Today's
Strongmen In Full Rout, PD Collar
What
would history's great plunderers think of today's dictator and the progressive
decline of the occupation.
Genghis Khan, Alexander the Great, Attila the Hun, Vlad the Impaler, Pol
Pot: would
they bemoan today's state of the job title?
Are they turning in their graves?
Or are they snickering over snivelers with feet way too small to ever
fill their own sized sixteen Nikes?
Whether
on the right or the left, the world seems to be in the process of settling
accounts with its bully boys.
Being the decent, civilized, large-brained, sensitive mammals that we
are, we would never wish upon the nationalist Butcher of the Balkans, Slobodan
Milosevic, the same fate that befell the communist Nicolae Ceaucescu in
Tirgovaste, Romania, amidst the ghosts of 20,000 15th century Ottoman
foot soldiers.
Like Mussolini's grim fate in Milan in 1945, a mock trial of three days
concluded with the execution of the dictator and his charming wife, Elena, on
Christmas Day, 1989.
Mussolini was hanged; the Ceaucescus were shot.
But we don't do things that way anymore, do we?
The Serbs put their butcher on the block back in April, plenty of time
for him to acclimate to the inevitability of his transfer to The Hague,
Netherlands, where he will have the dubious distinction of a green card for
life. Let
us remember that our large-brained temperance in punishment, however, restricts
his possible confinement for the generally recognized crime against humanity of
genocide (of which he has yet to be charged) of life in prison, though the
longest sentence to date for genocide convictions in the Balkans is a mere 46
years, itself probably a life sentence for the disgraced 60-year old tough guy.
Augusto
Pinochet has even a name that is caesarian in tone.
And with his American backers, Nixon, Kissinger, and the CIA, he was able
in 1973 to dispatch his predecessor, the socialist Salvador Allende, to an early
grave, followed through his 17 years of iron-fisted rule by some 3,700 other
souls that did not think or behave in a manner generally consonant with his idea
of the way things ought to be.
But what is thirty-four hundred deaths to a Genghis Khan, before whom the
opposition knelt on the ground upon his advance with their heads extended to
simplify the wet work of his Mongol swordsmen?
Or how about the 20,000 Turkish prisoners impaled at Tirgovaste,
Transylvania in 1462 by Vlad Tepes Dracula to welcome the invading Ottoman army
to his turf? Not
to let old Augusto off the hook or anything, but at the time he was culling his
country of its more vocal leftists, his partners in crime next door were
revising the census by considerably larger numbers.

----------

_WORK REQUEST:_ Write the next part of the essay on today's dictators, picking up right after its last sentence. The data come from a separate source, unrelated to the essay on today's dictators.

----------

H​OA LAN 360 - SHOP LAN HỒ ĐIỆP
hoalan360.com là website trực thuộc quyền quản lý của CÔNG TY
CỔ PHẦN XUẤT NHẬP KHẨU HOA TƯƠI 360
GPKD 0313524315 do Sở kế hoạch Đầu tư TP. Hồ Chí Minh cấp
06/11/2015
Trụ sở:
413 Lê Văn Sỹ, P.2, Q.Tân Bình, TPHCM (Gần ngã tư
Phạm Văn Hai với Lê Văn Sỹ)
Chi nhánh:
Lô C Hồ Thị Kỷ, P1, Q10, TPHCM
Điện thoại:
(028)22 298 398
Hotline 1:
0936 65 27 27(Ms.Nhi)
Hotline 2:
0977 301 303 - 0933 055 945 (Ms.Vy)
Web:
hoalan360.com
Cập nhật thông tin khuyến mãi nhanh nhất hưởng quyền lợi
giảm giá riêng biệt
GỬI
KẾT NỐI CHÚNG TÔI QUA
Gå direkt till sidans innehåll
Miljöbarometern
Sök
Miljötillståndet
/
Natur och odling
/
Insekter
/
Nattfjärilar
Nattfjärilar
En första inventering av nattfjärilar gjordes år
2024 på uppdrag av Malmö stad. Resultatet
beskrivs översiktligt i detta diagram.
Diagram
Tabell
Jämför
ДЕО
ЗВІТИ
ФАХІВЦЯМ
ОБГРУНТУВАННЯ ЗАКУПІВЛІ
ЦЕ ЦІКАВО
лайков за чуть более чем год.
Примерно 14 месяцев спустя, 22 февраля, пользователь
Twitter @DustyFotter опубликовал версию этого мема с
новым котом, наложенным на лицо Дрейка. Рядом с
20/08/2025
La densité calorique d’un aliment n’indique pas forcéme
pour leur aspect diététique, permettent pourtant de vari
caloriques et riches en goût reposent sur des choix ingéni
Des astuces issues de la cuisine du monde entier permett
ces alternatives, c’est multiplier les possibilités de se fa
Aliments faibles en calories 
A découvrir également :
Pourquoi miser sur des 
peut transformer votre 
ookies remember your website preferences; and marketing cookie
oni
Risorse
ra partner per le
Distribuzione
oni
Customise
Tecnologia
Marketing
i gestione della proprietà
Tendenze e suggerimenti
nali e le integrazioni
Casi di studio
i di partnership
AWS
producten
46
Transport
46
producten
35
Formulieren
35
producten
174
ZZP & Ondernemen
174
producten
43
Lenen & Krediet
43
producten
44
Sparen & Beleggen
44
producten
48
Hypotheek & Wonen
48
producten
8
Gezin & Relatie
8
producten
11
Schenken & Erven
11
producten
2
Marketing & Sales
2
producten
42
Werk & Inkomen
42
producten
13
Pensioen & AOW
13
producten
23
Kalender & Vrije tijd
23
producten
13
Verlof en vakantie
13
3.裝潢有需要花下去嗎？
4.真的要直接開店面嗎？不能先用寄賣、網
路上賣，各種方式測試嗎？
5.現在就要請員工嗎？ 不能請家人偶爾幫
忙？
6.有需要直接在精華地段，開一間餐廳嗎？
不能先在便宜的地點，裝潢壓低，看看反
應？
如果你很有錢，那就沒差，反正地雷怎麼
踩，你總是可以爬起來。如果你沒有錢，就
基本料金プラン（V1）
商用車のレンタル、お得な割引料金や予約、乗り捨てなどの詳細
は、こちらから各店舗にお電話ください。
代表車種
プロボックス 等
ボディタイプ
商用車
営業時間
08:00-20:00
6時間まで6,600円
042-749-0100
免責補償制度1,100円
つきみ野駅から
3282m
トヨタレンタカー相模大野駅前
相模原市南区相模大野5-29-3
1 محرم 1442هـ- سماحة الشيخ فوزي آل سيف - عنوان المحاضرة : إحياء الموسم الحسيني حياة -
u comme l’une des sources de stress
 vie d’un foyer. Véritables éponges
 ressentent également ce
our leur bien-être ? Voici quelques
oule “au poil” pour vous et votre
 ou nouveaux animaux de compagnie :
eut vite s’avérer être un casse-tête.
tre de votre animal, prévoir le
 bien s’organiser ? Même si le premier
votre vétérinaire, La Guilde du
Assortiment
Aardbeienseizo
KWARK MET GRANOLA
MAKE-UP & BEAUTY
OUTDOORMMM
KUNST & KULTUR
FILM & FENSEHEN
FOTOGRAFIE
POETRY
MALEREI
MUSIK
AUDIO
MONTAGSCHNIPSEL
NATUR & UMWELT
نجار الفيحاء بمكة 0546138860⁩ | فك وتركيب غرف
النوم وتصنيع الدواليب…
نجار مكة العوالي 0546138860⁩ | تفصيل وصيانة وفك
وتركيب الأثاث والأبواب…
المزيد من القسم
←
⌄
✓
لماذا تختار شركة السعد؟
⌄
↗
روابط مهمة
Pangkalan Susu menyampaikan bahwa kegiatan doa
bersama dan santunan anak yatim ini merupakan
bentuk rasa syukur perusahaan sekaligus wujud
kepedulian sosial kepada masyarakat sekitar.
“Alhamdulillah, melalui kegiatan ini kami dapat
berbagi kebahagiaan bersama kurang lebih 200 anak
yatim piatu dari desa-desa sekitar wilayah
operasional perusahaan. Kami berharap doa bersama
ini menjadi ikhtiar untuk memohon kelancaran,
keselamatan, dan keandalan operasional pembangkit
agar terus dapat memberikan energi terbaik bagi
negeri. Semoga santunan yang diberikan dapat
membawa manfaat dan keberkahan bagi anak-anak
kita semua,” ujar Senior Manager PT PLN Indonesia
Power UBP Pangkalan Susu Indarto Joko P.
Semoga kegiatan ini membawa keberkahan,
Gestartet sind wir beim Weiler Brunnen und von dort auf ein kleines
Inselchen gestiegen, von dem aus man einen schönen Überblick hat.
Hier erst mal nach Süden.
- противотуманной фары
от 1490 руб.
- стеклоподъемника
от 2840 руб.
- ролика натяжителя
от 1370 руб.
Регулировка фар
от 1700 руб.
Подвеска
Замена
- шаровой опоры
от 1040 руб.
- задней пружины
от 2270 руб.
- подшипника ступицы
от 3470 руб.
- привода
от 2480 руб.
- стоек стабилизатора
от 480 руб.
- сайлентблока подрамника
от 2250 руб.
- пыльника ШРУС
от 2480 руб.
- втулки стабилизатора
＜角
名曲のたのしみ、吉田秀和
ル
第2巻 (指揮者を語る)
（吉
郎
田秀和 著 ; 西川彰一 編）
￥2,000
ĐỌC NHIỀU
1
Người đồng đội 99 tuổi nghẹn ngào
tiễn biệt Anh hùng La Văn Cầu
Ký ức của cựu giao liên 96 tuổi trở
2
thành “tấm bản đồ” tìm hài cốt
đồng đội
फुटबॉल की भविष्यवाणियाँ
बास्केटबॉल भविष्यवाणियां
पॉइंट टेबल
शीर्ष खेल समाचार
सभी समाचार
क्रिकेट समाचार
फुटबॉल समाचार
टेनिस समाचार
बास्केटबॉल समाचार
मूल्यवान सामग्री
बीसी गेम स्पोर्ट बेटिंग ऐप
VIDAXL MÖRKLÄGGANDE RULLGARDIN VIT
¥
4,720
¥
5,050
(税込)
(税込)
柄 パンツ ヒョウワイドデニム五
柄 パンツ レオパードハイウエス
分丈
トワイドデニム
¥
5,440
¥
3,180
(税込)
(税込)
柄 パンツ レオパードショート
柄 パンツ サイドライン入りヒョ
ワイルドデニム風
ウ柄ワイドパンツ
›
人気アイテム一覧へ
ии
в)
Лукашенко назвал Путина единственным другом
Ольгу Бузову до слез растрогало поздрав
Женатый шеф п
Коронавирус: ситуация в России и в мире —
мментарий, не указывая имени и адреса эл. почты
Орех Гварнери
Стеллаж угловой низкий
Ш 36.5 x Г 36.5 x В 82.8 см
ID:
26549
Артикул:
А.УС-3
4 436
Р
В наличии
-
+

----------

_ANSWER BOX:_
Argentina's dirty little war claimed the lives of between 14,000 and
17,000 human beings--officially--with some sources claiming a toll of greater
than 25,000. Argentina
in the seventies gave the world a new word, one that is now part of our
vernacular: los
desaparecidos.
Nobody has been handed their head over participation in that particularly
reprehensible blood-bath owing to an Argentine amnesty that was declared in
1987; well, six high ranking generals of the seven-year regime were convicted
and sentenced to prison in 1983 but got the Bill-Clinton nod in 1990 by then
un-disgraced President of Argentina, Carlos Menem, who is best known,
perhaps—despite his proclivity for clandestine arms sales—for the beauty of
his Chilean wife.
However, just last month one of the most feared and savage components of
that dark day in South American history, has had to face the music.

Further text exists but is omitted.